I guess the title to this article is the inverse of what we're usually wondering with the hefty Mr. Lee, but it remains a viable question to ask as we head into week number three on the season. For all of his shortcomings, Carlos Lee is a professional hitter in the purest sense of the phrase. Not even the "true" professional hitter Matt Stairs can hold a candle to what Carlos has accomplished over the course of his career. At this point his baseball life, it's doubtful that Lee approaches All Star status again, but he should still be a viable hitter in the Astros' lineup for as long as he calls Houston home.

There's something to be said for that kind of reliability, even if we moan and groan on occasion because of his large contract or apparent unwillingness to shape up and play defense.
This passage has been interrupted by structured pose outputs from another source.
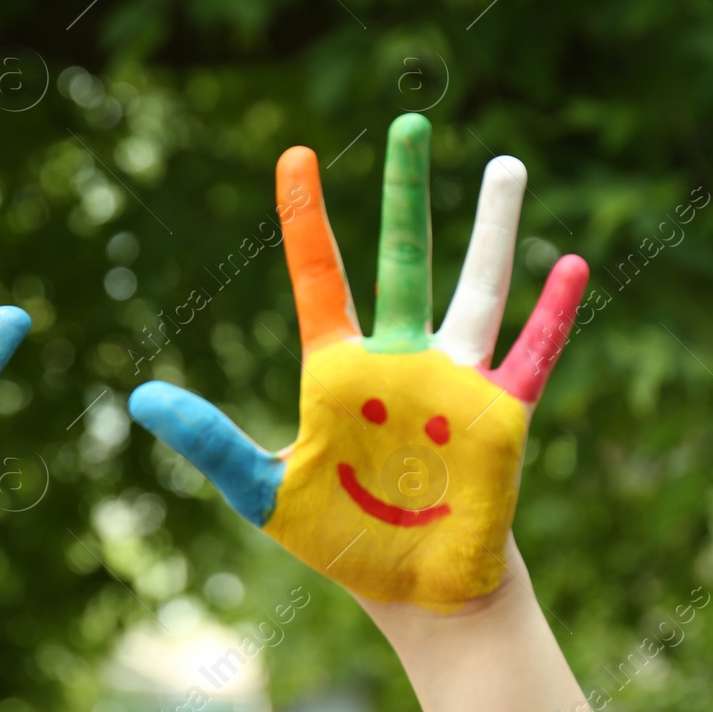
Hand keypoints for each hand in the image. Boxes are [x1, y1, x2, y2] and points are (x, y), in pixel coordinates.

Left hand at [129, 114, 586, 611]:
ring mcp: (454, 380)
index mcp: (338, 369)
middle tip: (408, 121)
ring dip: (492, 228)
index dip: (306, 215)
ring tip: (505, 163)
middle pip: (402, 257)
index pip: (319, 274)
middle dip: (405, 191)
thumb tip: (140, 397)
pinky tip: (572, 263)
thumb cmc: (343, 538)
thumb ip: (210, 440)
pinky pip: (532, 353)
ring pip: (476, 288)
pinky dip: (552, 313)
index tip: (295, 154)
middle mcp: (399, 358)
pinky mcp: (501, 414)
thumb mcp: (264, 489)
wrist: (415, 590)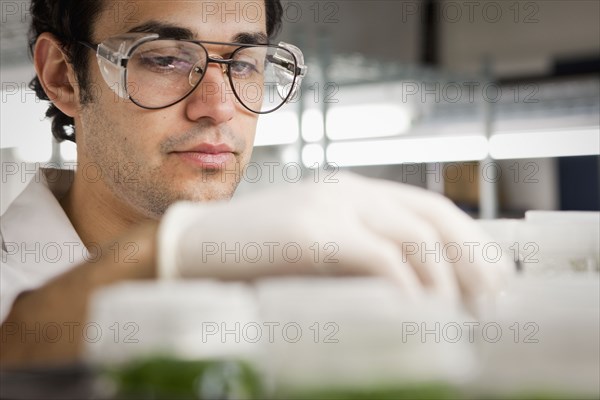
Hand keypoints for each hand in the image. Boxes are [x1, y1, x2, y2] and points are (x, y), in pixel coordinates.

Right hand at [157, 172, 512, 303]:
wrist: (192, 250)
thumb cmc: (253, 256)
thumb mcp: (315, 244)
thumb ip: (356, 249)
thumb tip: (412, 285)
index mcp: (350, 189)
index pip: (428, 205)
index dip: (469, 239)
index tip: (492, 277)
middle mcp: (346, 190)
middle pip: (432, 215)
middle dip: (472, 259)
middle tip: (493, 301)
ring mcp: (329, 205)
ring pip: (413, 236)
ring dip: (444, 279)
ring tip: (460, 315)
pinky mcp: (312, 232)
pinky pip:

Reliable is a word you could use to describe Lee thus far in 2010, but more in the sense of his being a reliable out. His tough times have been made glaringly apparent due to the lack of Lance Berkman in the lineup as well as the rough start for Hunter Pence. For all his warts, Carlos has almost always taken good at bats and has rarely looked rattled. So far this season, that statement couldn't be any further from the truth and as a result, the Astros lineup has produced less than three runs per game thus far. His being our most potent bat underscores this difficulty scoring.

So where is he struggling exactly? I think that it would surprise nobody who has watched the Astros as intently as we have to see that Lee isn't catching many breaks offensively. JD noted during Friday's game that Carlos has been absolutely stinging the ball but finding few holes and fewer hits. Even on Saturday when he collected a hit early on, Lee's second AB saw him drive a ball deep into the left field corner, only to have the wind hold the ball up in the air and allow Alfonso Soriano to hop over to the ball and catch it.

Both JD's observation and Lee's poor BA are shown in his amazingly low BABIP of .136, far lower than his career average of .290. Couple this fact with a line drive rate (3.5%) seven times lower than his career average, and we should expect a rebound in his offensive statistics in the coming weeks. It's not even that Carlos Lee is slumping, it's the fact that he's in the midst of a slump to end all slumps.

Where Carlos is not helping himself is in his plate discipline. Never someone to walk a great deal, he usually does a good job of striking out very little and remaining disciplined at only swinging at pitches that he can do some damage with. Through the early parts of this season, he has abandoned his career tendencies and swung at pitches outside the strike zone 36.9% of the time against a career average of 23.1%. He's swinging less at strikes as well, and his overall contact rate and swinging strike percentages are tremendous outliers thus far in 2010 in the negative sense.

Overall, it's been a disaster for El Caballo. It's not that he has struggled in one area of his game offensively, it's that the percentages, and his own poor approach has worked against him to create this mess. However, unless there is something physically wrong with Carlos that he's not letting on, or if age is catching up with his bat speed all at once, we should expect him to start exhibiting his normal offensive tendencies at some point soon. The fact that he's hitting the ball hard again and striking out less hopefully means this process is already starting to occur.